### [TASK TO COMPLETE]
Print the listing as it stands, omitting all images.

### [GIVEN INFORMATION]
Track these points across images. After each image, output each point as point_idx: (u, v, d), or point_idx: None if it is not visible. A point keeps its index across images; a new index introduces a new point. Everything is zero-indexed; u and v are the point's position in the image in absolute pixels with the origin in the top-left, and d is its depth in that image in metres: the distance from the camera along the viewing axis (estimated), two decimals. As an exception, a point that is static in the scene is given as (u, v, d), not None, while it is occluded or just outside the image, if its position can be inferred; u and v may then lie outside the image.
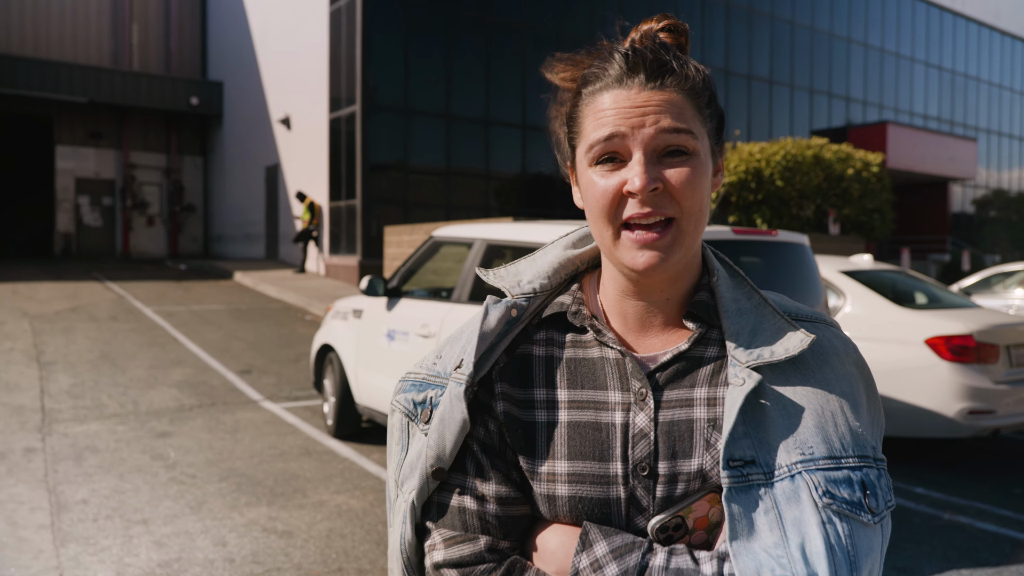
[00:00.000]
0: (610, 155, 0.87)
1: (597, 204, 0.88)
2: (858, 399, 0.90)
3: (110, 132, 21.83)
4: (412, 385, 0.98)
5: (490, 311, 0.95)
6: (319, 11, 16.25)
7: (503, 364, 0.94)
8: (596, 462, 0.89)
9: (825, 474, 0.83)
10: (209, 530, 3.99)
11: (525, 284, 0.98)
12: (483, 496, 0.90)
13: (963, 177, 23.51)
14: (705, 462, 0.88)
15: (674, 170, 0.86)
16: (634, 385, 0.91)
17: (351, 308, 5.73)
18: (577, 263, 1.01)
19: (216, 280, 16.17)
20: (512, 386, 0.93)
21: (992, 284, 10.45)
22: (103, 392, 6.89)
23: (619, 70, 0.88)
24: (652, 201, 0.86)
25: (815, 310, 0.99)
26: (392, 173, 15.68)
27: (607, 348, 0.94)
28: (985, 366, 5.44)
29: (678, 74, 0.87)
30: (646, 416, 0.89)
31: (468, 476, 0.91)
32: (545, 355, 0.95)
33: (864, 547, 0.82)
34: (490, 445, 0.92)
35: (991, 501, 4.86)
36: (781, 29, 21.93)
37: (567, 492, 0.89)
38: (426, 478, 0.91)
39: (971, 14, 27.47)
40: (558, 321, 0.97)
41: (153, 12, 22.37)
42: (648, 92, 0.86)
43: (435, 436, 0.91)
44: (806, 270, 4.34)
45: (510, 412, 0.92)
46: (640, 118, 0.85)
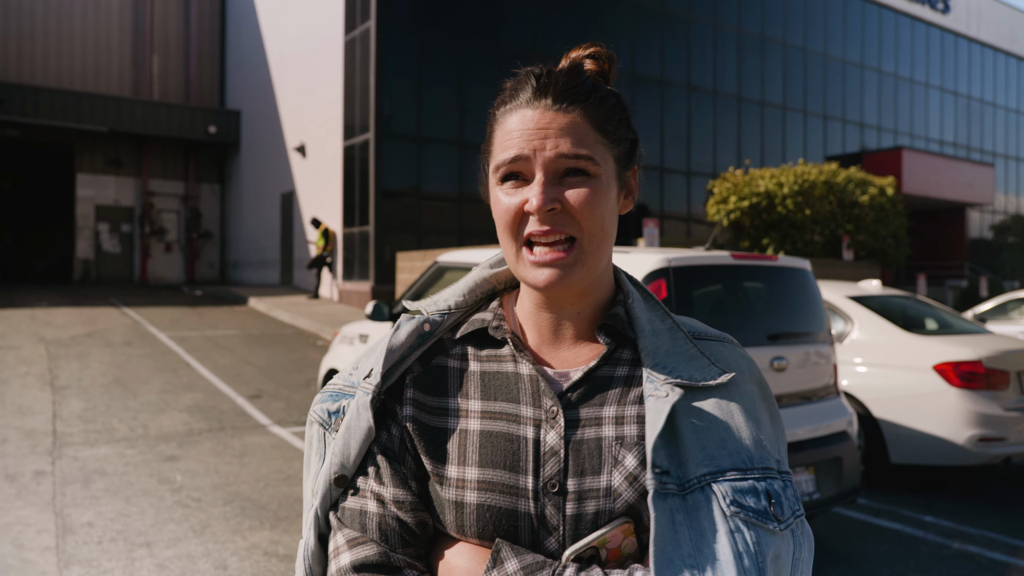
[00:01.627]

### [YOUR SOLUTION]
Track these points across images. After each image, output each point as point_idx: (u, v, d), or point_idx: None if it is not visible. A point keeps its index across images; a new index introduces a new point. Everything is zero-indexed; u and v are the point's position in the image in absolute pixels with the origin in the top-left, and d is its depth in that image in metres: the distance from the camera along the viewing axis (estimated), two decimals. As an exception, a point that is static in the scene is given as (u, v, d), not None, while it is occluded or just outside the image, if its position can be inferred; u and v may then lie outside the image.
[00:00.000]
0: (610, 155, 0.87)
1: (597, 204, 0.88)
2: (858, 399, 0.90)
3: (110, 132, 21.83)
4: (412, 385, 0.98)
5: (490, 311, 0.95)
6: (319, 11, 16.25)
7: (503, 364, 0.94)
8: (596, 462, 0.89)
9: (825, 474, 0.83)
10: (209, 530, 3.99)
11: (525, 284, 0.98)
12: (483, 496, 0.90)
13: (963, 177, 23.51)
14: (705, 462, 0.88)
15: (674, 170, 0.86)
16: (634, 385, 0.91)
17: (351, 308, 5.73)
18: (577, 263, 1.01)
19: (216, 280, 16.17)
20: (512, 386, 0.93)
21: (992, 284, 10.45)
22: (103, 392, 6.89)
23: (619, 70, 0.88)
24: (652, 201, 0.86)
25: (815, 310, 0.99)
26: (392, 173, 15.68)
27: (607, 348, 0.94)
28: (985, 366, 5.44)
29: (678, 74, 0.87)
30: (646, 416, 0.89)
31: (468, 476, 0.91)
32: (545, 355, 0.95)
33: (864, 547, 0.82)
34: (490, 445, 0.92)
35: (991, 501, 4.86)
36: (781, 29, 21.93)
37: (567, 492, 0.89)
38: (426, 478, 0.91)
39: (971, 14, 27.47)
40: (558, 321, 0.97)
41: (153, 12, 22.37)
42: (648, 92, 0.86)
43: (435, 436, 0.91)
44: (806, 270, 4.34)
45: (510, 412, 0.92)
46: (640, 118, 0.85)
[00:01.627]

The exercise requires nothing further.